= Assignment =
Please return exactly the lines from the one containing "آشنایی با انواع شیلنگ" through the end of the records, including both.

= The input =
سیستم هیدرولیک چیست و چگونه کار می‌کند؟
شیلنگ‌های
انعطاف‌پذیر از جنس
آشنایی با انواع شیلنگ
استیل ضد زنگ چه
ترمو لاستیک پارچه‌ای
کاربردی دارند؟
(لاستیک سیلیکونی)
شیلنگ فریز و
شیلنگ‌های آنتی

= Solution to this task =
آشنایی با انواع شیلنگ
استیل ضد زنگ چه
ترمو لاستیک پارچه‌ای
کاربردی دارند؟
(لاستیک سیلیکونی)
شیلنگ فریز و
شیلنگ‌های آنتی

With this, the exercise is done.